*Texto proporcionado*.
+ + + +

Pero más temprano que tarde, el liberalismo entró en crisis. La “naturalidad” de los intercambios de la sociedad civil llevó a un acrecentamiento de las desigualdades en las condiciones de vida de los individuos, haciendo estallar la “cuestión social”. En nuestro país, eso sucedió entre las últimas décadas del siglo XIX y las primeras de XX, en momentos en que la población inmigrante llegada de Europa se encontró con una situación de vida paupérrima. Es en ese primer Centenario, en el que Vargas Llosa situó al paraíso perdido de la Argentina, cuando el liberalismo se muestra incapaz de hacer “sociedad”, esto es, de generar los mecanismos que permitan la integración de los sectores más pobres de la población, a través de un ideal de “solidaridad” cuyo significado es el de la responsabilidad colectiva frente a las penurias individuales.

Para hacer frente a la “cuestión social”, las funciones del Estado se modificarán. Para el liberalismo, las instituciones estatales debían tener simplemente una función de administración o de regulación de las relaciones civiles, y actuar sólo en casos puntuales. Desde que emerge la necesidad de “hacer sociedad” se generarán las primeras medidas “positivas” del Estado, en tanto que operan como medio para construir y asegurar la integración social: jubilaciones, seguros de trabajo, sistemas de salud y educación públicas, etc. Ello es lo que ocurrió en nuestro país, desde el gobierno de Yrigoyen en adelante, aunque como sabemos no sin variados sobresaltos. Para ello fue preciso desarrollar políticas que privilegien el interés de la “sociedad” por sobre el de algún individuo o grupo en particular. Estas políticas, a las que Vargas Llosa describiría como “debilidades colectivistas”, fueron las que permitieron, bajo diversas modalidades según los casos nacionales, la construcción de las sociedades más igualitarias que conociera el capitalismo.

+ + + +

*Los datos*.
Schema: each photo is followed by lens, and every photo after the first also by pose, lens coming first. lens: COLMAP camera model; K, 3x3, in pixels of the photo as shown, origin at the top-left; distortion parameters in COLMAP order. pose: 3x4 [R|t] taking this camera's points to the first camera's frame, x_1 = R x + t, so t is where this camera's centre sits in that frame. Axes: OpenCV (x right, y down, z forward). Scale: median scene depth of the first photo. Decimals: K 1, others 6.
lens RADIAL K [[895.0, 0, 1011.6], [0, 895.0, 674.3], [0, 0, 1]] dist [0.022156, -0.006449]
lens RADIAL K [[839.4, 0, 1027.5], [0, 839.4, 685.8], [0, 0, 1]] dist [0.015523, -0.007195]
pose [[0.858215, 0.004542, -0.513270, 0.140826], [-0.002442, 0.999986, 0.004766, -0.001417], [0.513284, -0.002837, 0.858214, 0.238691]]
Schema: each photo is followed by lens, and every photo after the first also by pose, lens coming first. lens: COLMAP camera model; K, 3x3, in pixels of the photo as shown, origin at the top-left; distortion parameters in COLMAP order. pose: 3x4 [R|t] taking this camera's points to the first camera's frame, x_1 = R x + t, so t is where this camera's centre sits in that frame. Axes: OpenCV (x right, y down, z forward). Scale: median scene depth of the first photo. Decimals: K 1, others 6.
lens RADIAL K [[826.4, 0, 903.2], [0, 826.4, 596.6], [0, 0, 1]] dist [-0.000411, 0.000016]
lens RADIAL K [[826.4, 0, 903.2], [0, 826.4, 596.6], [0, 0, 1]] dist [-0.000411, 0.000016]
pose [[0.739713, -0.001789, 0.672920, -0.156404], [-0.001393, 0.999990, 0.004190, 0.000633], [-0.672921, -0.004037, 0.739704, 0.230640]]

+ + + +

*Tarea a realizar*. Según el texto sobre la crisis del liberalismo, ¿a partir de qué gobierno ocurrió en el país la adopción de medidas "positivas" del Estado para asegurar la integración social?

*Respuesta del ejercicio*. A partir del gobierno de Yrigoyen.